Money Matters

Improve Your Credit Score With These 5 Simple Steps

When it comes to things like borrowing money on credit, getting credit cards, loans, and even mobile phone contracts, many people are still somewhat confused about their credit score and what impact it actually has on their ability to lend, so I just want to shed some light on to this, and also what steps you can take to actively improve your credit score.

First, I just want to debunk a common myth that if you have a bad credit score or no credit score then you’re never going to be given credit for anything – this simply isn’t true.

Ultimately you credit score is not set in stone. It’s simply used as an indicator for lenders who do a search when you apply for credit for them to determine if you’re actually able to pay the money back. Now, as I said – it’s not set in stone, so you could have a great job and regular income, but the credit scoring system uses many algorithms and factors to determine the risk, and not all companies are given the same results, so you may get credit with one company, but not another.

The point is: your credit score counts, but it doesn’t count for everything.

So, let’s look at some different ways you can actually start improving your credit score if you have a bad credit score or no credit history.

Obviously if you have a poor track record of paying back what you owe and you know that you’re not very good with money, then borrowing until you’re in a place where you can afford to pay it back is not a good idea and will just make things worse.

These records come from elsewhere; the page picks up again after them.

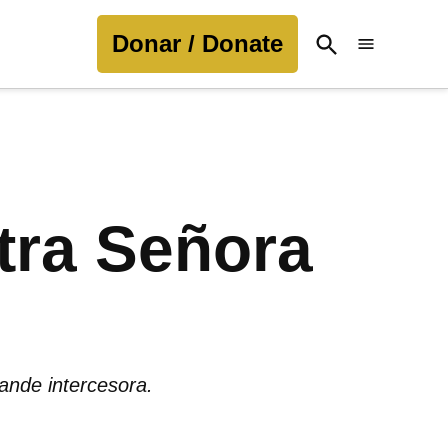
Donar / Donate
Open
Search
tra Señora
ande intercesora.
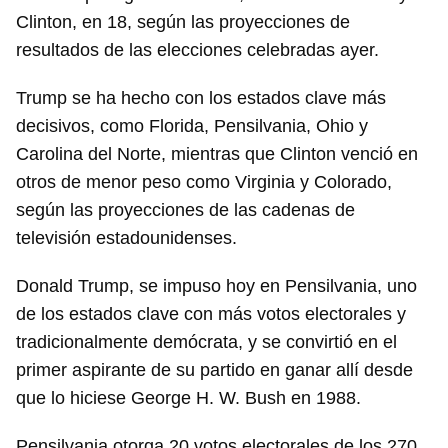
Clinton, en 18, según las proyecciones de
resultados de las elecciones celebradas ayer.
Trump se ha hecho con los estados clave más
decisivos, como Florida, Pensilvania, Ohio y
Carolina del Norte, mientras que Clinton venció en
otros de menor peso como Virginia y Colorado,
según las proyecciones de las cadenas de
televisión estadounidenses.
Donald Trump, se impuso hoy en Pensilvania, uno
de los estados clave con más votos electorales y
tradicionalmente demócrata, y se convirtió en el
primer aspirante de su partido en ganar allí desde
que lo hiciese George H. W. Bush en 1988.
Pensilvania otorga 20 votos electorales de los 270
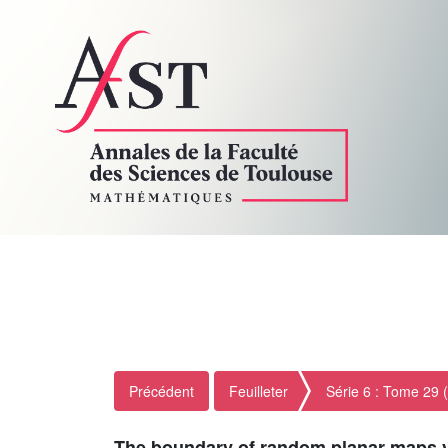
Précédent
Feuilleter
Série 6 : Tome 29 
The boundary of random planar maps v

If, on the other hand, you can afford to, and you know you’ll make the repayments on time, then you can actually improve your credit score by taking out some smaller credits, such as a loan through Enness Bridging Finance and then paying them back, either in full, or on time.

A great way to start with re-building is to first get to know what your current credit score actually looks like so you know where you’re starting from.

You can easily access this information by signing up for accounts with the credit reference agencies who hold information about your financial history.

Once you have this, you can then have a look for companies who offer, what are known as, bad credit history credit cards.

These are not at all shady, but they’re simply companies who will provide you with a credit card that carries a very low limit if you have bad or no credit history and allow you to make repayments to show that you can manage your card well.

These repayments count towards your credit score and will show up. Once you’ve been able to get your score improved, then you can apply for another card at a lower rate of interest.

The best way to see what you’re eligible for, is to do a soft search which just shows you which companies are most likely to accept you, and then you can apply. Soft searches don’t impact your credit score and won’t show up on your file.

The final thing you have to be careful of, is applying for too much credit over a short period of time.

If you apply for one card and are rejected, then you should wait a month or so before applying for another, or until you’ve improved your score a little, as these show up to lenders and could look like you’re overborrowing.